Despite advances in social media and communication technology, there’s never been a better time for person-to-person contact, said Daniel Harrison, the Crusade’s founding director, a longtime minister for Churches of Christ in Chicago.
Attitude is equally vital, added Riley. In the past, when church members encountered members of various denominations, “many of them would jump all over them,” he said, leading to doctrinal debates and, too often, closed doors.
Now, “if someone says they attend a certain church, that is a starting point” for faith-filled conversation, he added. For door-knockers, patience and persistence also are important.
Andrew Johnson is living proof.
“I was a hard nut to crack, but she never gave up on me,” Johnson said of his wife, Mae, who began inviting him to church as their relationship began. Married for 16 years, they worship with the Suitland Road Church of Christ in Maryland and traveled to Charlotte for the Crusade.
Andrew and Mae Johnson, from Maryland, at the Crusade for Christ.

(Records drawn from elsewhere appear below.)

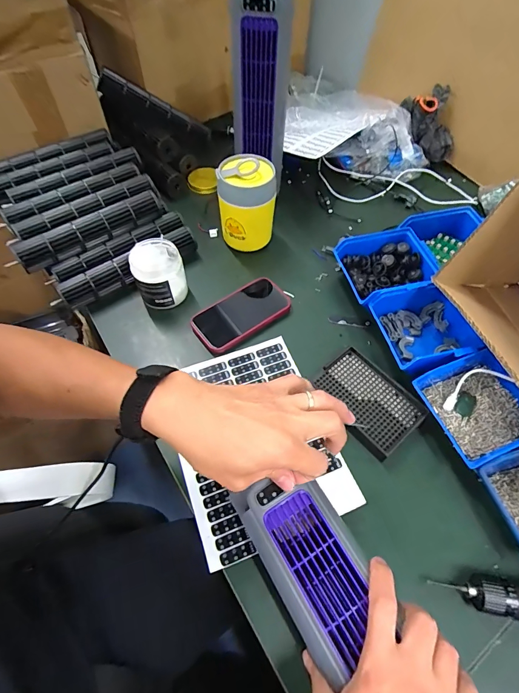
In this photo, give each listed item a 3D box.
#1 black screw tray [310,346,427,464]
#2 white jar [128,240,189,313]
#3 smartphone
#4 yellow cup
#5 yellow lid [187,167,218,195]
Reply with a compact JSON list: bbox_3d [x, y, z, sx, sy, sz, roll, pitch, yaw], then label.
[{"bbox_3d":[0.141,0.068,0.469,0.096,0.010,0.133,-35,65,-21],"label":"black screw tray"},{"bbox_3d":[-0.153,-0.109,0.552,0.071,0.080,0.077,1,58,-1],"label":"white jar"},{"bbox_3d":[-0.026,-0.052,0.557,0.158,0.014,0.082,-31,64,-18],"label":"smartphone"},{"bbox_3d":[-0.023,-0.236,0.603,0.091,0.136,0.084,-4,59,-4],"label":"yellow cup"},{"bbox_3d":[-0.119,-0.347,0.744,0.061,0.015,0.080,-5,59,-4],"label":"yellow lid"}]

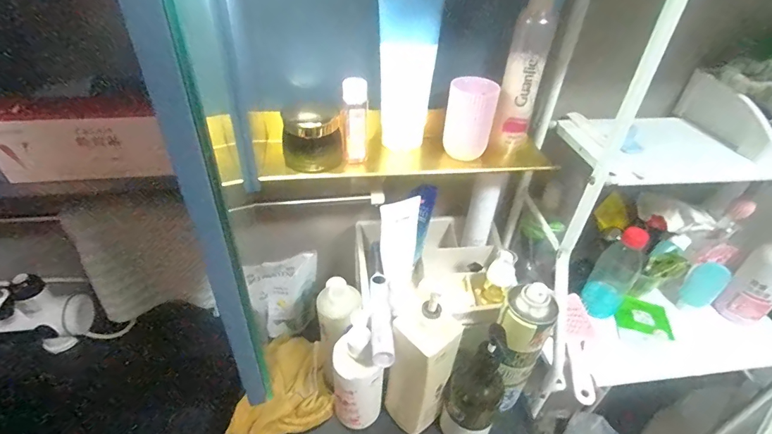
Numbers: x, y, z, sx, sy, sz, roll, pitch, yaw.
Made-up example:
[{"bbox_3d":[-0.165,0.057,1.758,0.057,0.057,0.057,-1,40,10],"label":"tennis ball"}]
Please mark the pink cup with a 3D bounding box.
[{"bbox_3d":[0.110,-0.130,0.534,0.060,0.097,0.050,12,40,11],"label":"pink cup"}]

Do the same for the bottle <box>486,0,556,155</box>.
[{"bbox_3d":[0.171,-0.178,0.510,0.046,0.210,0.032,22,43,23],"label":"bottle"}]

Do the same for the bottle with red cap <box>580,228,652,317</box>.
[{"bbox_3d":[0.385,0.096,0.685,0.061,0.159,0.056,-18,43,-23],"label":"bottle with red cap"}]

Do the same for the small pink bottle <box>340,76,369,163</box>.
[{"bbox_3d":[-0.038,-0.113,0.496,0.030,0.103,0.021,2,39,0],"label":"small pink bottle"}]

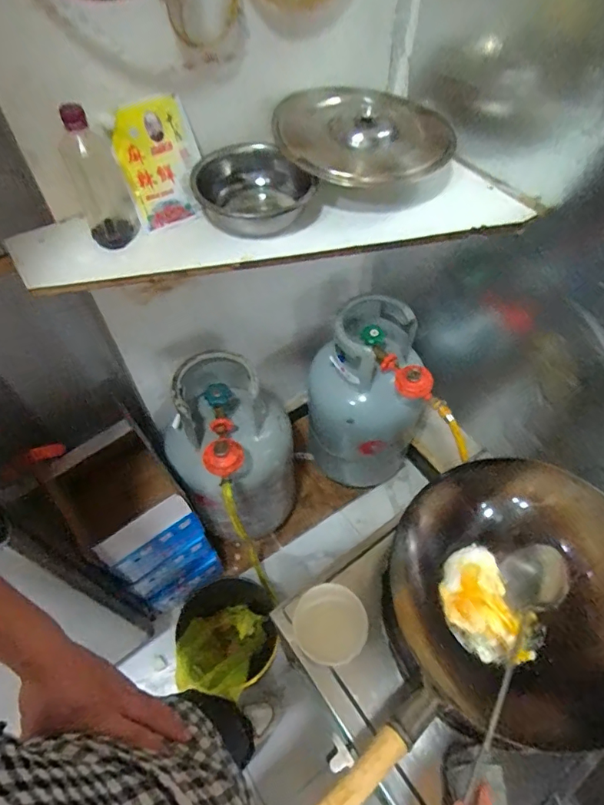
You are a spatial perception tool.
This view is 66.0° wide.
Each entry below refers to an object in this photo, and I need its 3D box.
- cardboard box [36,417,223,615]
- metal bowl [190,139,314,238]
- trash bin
[{"bbox_3d":[-0.429,0.311,1.241,0.243,0.503,0.323,-37,62,-22],"label":"cardboard box"},{"bbox_3d":[-0.078,-0.360,0.790,0.181,0.083,0.183,-1,55,1],"label":"metal bowl"},{"bbox_3d":[-0.188,0.612,1.209,0.232,0.268,0.273,-11,56,-7],"label":"trash bin"}]

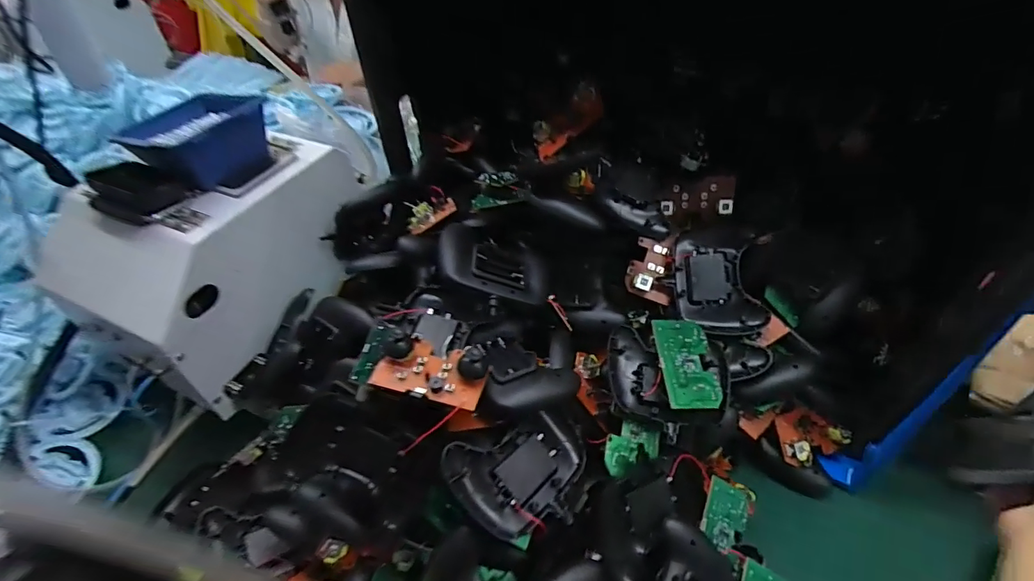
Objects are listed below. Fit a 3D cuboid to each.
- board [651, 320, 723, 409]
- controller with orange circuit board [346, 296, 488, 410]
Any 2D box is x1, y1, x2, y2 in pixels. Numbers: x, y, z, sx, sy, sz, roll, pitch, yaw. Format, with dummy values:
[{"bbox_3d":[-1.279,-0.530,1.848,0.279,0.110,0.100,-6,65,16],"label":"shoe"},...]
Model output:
[{"bbox_3d":[0.167,0.071,0.488,0.056,0.004,0.090,2,59,-10],"label":"board"},{"bbox_3d":[-0.080,0.045,0.441,0.115,0.038,0.111,7,47,4],"label":"controller with orange circuit board"}]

“Our goal is to plant the seed,” he said.
Another Suitland Road member, Dell Prince, took a week off from his job as a facilities manager at the University of Maryland to bring his wife and four children to the Crusade.
“I am doing the Great Commission, sharing the Gospel with all people,” he said. “Personal contact is really good — complete with a warm smile.”
‘YOUR WORK IS NOT IN VAIN’
Eventually, doors did open for Cooper and her fellow Christians as they crisscrossed the Charlotte metro and other communities. Foot soldiers knocked on 4,300 doors, including those in the neighborhoods surrounding the Southern Hills Church of Christ, southwest of downtown, and the Crawford Road Church of Christ, just across the state line in Rock Hill, S.C.
Each night, visitors heard the Gospel at the convention center. Baptisms followed — about 10 during the week, added to the 44 since the campaign was announced in 2015.
Even one of the security guards on duty at the convention center was immersed — after getting permission from her supervisor.
“This is the culmination of a lot of effort by the ministries in the Charlotte area,” said Derek Franklin, minister for the Crawford Road church. “It has been the fulfillment of a lot of hard work, and my hope No. 1 is that people will come to know the Church of Christ and know what we stand for.”
To that end, the crusaders distributed 40,000 pounds of potatoes to people in need during the campaign and hosted a health fair at the meeting place of the Sugar Creek Church of Christ in Charlotte.
Growth here may be slow, but it happens, said Mayberry, who has seen the membership of the Northside church increase from 60 to 200 in his years with the congregation. Thanks to the Crusade for Christ, he’s sure that growth will continue.
“I want to say thanks and to tell you that your work is not in vain,” he told the foot soldiers as the Crusade concluded. “We will water the seeds that you planted. This was the perfect time to come.”